The challenge of reducing the UAE’s waste
Educational targets must be achieved alongside waste management capacity improvements, says Khaled Al HuraimelShow transcript
The waste management sector is still in its infancy in the UAE. Khaled Al Huraimel, Group CEO of Sharjah-based environmental management company Bee’ah, discusses the Emirate’s zero-waste to landfill target, and the challenges the city-state must overcome.
The waste management sector is still in it’s infancy in the United Arab Emirates. Yet demand for this service has hit an all-time high, and that’s thanks to rising migration and consumption levels. Here to give us insight on the evolution of this industry is Khaled Al Huraimel.
The New Economy: So first, can you tell me about some of the cultural challenges you face in the waste management sector?
Khlaed Al Huraimel: Well, in the UAE, as you know, we have people living and working from all over the world. So one of the challenges we have, on the cultural side, is the attitude and opinion of many different nationalities; so the awareness is important and working on changing attitudes of people towards recycling and waste is a challenge. But we’ve been able to successfully overcome that through various initiatives that Bee’ah and the UAE as a country have been doing.
The New Economy: The UAE tops a list that perhaps it may not be so proud of in that sense: one of the world’s largest per capita waste producers. So is the government very much confronting this reality?
Khlaed Al Huraimel: The region, not just the UAE, is going through rapid development, which leads to also increasing population; this has lead to the high waste generation per capita. But the UAE and Sharjah, where we are based, has been doing a lot to tackle this challenge and, of course, requires a lot of education for people to recycle, to reduce waste and putting the infrastructure to resolve this. But, right now in the region, the waste per capita generated is 2.5kg, which is one of the highest, but we are taking the steps to manage that.
The New Economy: Can you be more specific about Bee’ah’s role in tackling these concerns?
Khlaed Al Huraimel: Bee’ah is still a new company, we established the company in 2007 it’s a public/private partnership and since the establishment of the company, we have been looking at setting up the infrastructure to tackle the problem of waste. This includes setting up many recycling facilities, we’ve also set up MRF which is a Material Recovery Facility, we have a company under Bee’ah called Tandeef which is responsible for waste collection and street cleaning. And we have various initiatives that we do and projects to manage the problem of waste; we’ve set a target for Sharjah zero waste to landfill. Already to date we’ve achieved 67 percent diversion rate away from the landfill, which is considered probably the highest in the Middle East today.
The New Economy: Now, of course, there is a business imperative that’s involved in this, but even more so as you said in uncharted territory, you’ve got to really educate the public. Tell me about that arm of your company.

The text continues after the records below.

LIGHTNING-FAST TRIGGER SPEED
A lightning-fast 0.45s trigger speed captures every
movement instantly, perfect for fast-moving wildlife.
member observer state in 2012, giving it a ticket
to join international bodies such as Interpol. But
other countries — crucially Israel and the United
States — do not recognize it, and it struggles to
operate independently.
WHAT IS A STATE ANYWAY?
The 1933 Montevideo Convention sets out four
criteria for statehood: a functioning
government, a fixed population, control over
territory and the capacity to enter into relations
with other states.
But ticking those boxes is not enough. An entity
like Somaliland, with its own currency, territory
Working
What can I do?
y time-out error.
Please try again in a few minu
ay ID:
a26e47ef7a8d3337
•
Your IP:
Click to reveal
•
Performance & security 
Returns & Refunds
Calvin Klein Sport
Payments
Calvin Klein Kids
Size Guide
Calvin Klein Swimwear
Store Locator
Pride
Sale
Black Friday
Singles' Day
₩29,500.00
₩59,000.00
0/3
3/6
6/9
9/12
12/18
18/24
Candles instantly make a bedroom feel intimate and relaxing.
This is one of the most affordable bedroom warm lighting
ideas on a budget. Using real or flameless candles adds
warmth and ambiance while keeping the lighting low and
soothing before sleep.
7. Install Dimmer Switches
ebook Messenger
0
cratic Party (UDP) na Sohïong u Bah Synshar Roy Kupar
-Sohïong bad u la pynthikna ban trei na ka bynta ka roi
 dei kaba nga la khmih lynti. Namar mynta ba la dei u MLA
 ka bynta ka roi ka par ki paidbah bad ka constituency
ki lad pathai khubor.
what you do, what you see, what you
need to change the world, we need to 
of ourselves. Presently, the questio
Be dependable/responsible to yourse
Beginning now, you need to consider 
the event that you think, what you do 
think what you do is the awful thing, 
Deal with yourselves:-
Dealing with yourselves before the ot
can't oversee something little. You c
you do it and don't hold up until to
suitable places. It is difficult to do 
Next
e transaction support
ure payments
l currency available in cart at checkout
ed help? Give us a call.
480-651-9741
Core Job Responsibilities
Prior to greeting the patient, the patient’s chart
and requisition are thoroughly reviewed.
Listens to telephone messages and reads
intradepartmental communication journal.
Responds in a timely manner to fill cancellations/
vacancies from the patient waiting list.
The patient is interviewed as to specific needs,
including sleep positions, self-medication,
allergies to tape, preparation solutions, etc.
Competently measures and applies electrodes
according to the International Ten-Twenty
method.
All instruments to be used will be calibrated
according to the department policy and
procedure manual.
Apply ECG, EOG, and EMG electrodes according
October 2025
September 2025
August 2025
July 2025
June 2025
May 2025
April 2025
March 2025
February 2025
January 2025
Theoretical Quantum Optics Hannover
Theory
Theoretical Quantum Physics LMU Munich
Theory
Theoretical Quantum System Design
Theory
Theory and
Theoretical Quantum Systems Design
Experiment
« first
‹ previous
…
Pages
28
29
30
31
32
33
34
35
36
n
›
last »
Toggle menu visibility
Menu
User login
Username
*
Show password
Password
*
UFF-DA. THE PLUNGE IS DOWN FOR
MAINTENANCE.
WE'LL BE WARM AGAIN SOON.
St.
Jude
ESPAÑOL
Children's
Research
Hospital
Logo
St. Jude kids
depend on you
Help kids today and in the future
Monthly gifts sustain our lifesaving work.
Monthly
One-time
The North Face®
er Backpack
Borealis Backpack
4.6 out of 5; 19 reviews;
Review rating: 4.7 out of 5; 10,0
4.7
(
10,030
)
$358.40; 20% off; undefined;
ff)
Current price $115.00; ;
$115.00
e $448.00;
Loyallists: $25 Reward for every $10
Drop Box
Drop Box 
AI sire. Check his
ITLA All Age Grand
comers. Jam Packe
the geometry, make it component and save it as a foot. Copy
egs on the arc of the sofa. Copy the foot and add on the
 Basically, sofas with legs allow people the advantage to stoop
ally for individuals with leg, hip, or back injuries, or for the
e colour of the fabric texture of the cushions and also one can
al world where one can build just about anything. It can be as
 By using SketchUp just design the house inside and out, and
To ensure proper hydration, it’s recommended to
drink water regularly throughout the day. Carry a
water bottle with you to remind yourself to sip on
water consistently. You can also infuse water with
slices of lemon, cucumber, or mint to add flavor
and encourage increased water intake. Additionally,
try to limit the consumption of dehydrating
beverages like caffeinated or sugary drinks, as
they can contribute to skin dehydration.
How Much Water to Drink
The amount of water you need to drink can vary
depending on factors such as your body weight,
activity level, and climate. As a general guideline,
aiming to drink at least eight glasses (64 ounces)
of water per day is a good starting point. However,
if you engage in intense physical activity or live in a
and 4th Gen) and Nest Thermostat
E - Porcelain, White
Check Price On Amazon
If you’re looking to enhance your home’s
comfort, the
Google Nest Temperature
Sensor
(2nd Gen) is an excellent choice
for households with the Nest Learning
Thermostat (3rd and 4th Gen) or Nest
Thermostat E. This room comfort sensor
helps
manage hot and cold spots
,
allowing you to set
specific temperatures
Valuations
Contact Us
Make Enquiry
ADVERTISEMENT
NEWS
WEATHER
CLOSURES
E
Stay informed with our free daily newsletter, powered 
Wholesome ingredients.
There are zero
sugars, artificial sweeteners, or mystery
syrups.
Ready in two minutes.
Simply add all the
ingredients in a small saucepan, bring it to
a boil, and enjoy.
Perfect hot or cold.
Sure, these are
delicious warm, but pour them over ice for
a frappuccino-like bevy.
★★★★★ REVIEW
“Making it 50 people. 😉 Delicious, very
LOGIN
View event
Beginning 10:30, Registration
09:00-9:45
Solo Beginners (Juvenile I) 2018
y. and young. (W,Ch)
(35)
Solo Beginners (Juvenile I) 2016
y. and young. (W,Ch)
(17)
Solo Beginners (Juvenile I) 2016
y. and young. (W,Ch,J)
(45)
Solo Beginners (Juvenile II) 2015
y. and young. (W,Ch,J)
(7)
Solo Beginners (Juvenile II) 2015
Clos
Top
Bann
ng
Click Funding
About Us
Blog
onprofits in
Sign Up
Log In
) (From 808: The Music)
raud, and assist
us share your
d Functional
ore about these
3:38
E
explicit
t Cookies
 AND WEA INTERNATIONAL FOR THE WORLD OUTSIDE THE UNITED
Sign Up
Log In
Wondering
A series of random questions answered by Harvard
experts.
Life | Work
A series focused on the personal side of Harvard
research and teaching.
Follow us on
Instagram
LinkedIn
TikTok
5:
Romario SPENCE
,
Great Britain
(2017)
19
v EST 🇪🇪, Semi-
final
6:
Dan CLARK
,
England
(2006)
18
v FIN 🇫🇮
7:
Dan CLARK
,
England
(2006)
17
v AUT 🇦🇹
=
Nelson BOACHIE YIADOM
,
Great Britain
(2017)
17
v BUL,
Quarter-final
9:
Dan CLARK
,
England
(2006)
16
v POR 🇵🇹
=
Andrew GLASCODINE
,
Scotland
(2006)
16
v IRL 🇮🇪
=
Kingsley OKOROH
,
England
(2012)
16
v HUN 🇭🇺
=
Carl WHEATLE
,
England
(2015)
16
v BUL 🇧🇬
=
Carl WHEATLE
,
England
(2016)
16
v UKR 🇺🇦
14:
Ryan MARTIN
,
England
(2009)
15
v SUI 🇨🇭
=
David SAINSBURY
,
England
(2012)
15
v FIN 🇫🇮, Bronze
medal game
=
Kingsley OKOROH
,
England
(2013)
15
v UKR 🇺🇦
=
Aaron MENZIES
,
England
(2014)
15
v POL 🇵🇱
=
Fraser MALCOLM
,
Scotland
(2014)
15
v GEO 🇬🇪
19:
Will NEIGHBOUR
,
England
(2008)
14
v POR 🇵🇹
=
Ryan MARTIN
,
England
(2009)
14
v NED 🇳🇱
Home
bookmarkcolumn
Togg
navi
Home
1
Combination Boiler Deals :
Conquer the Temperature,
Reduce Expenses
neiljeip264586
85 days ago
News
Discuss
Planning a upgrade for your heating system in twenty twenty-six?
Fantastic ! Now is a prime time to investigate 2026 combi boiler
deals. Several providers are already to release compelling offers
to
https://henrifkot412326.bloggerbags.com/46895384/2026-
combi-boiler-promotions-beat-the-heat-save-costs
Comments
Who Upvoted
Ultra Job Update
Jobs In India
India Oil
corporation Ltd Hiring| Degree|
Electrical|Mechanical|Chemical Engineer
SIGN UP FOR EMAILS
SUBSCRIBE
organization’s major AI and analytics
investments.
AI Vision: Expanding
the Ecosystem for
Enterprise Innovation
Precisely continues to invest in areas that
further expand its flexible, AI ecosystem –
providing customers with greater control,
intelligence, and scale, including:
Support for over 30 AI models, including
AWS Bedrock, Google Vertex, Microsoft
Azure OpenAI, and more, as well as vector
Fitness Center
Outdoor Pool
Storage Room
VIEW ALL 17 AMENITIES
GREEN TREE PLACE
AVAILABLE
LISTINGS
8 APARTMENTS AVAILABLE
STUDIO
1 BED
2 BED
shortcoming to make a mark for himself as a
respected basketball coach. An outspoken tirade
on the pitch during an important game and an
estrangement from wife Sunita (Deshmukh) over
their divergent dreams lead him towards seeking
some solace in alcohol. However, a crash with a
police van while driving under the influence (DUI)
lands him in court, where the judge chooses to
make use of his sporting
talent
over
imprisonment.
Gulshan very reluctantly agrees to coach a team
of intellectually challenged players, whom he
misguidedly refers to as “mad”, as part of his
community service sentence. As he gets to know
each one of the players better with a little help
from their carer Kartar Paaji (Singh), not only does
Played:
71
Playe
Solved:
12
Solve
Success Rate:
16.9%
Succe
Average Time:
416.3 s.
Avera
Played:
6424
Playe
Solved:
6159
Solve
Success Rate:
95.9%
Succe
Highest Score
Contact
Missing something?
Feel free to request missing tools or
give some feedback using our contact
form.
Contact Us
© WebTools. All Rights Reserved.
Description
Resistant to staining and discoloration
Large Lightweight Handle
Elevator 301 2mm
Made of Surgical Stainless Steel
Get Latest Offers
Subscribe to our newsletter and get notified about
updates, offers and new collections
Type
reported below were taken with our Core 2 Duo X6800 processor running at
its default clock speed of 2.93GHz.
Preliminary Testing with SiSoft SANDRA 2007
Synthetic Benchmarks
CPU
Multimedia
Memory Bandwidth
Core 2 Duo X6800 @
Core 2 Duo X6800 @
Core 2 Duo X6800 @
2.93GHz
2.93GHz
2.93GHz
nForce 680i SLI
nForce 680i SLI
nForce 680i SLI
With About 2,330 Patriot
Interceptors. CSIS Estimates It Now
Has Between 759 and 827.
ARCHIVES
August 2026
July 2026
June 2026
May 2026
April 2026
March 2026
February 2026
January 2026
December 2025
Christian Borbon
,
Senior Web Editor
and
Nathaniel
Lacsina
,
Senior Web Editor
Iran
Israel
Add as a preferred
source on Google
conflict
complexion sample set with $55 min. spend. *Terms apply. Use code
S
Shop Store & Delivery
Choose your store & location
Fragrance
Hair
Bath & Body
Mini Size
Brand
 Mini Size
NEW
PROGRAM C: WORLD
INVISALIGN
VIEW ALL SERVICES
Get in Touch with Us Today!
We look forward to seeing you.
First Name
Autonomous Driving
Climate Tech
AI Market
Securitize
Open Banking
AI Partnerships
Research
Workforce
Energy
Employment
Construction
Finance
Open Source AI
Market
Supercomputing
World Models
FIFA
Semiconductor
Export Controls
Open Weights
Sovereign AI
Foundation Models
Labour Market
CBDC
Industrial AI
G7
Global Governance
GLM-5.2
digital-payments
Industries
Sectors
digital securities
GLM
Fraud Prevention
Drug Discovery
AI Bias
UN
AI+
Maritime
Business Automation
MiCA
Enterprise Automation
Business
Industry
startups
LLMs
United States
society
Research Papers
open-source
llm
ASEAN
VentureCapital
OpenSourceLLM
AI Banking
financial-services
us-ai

Khlaed Al Huraimel: Well, we do a lot on the education and awareness front: we have the Bee’ah School of Environment, which has been running now for a few years. It runs across all the schools in Sharjah; we’ve been able to educate over 200 000 students to date, and [have] over 200 schools so this is an ongoing programme, this is an initiative from Bee’ah. We also have another programme called My Bee’ah, which is a loyalty programme and outreach programme for the general public. So we have programmes, events running throughout the year also to educate the population on the environment, on recycling to help us to achieve our goals.
The New Economy: One of those goals being your zero waste target; Khalid, tell me about some of those plans.
Khlaed Al Huraimel: As I said earlier, we’ve built the infrastructure to try to recover and recycle as much waste as possible: to date we’ve reached around 67 percent diversion. And, to get towards zero waste, in 2014 we signed with a UK company for a waste to energy facility, it’s a gasification plant, which will be one of the largest gasification plants in the world and construction will start during 2015. And this plant will help us reach our target of zero waste, the plant capacity is around 400 000 tons which will generate up to 18MW of power.
The New Economy: Finally, you’ve talked about all this momentum that’s been built; how long do I have to wait until the UAE has really embraced this waste management culture?
Khlaed Al Huraimel: It’s already been embraced and we already see this with the increase and recycling increase and environmental education. There’s a lot of cooperation between the different emirates, we work closely with the ministry of environment and the federal government. We, as Bee’ah, have offices in Dubai and Abu Dhabi, so there’s lot of cooperation between the different emirates and the whole country as a whole is leading the way when it comes to sustainable development.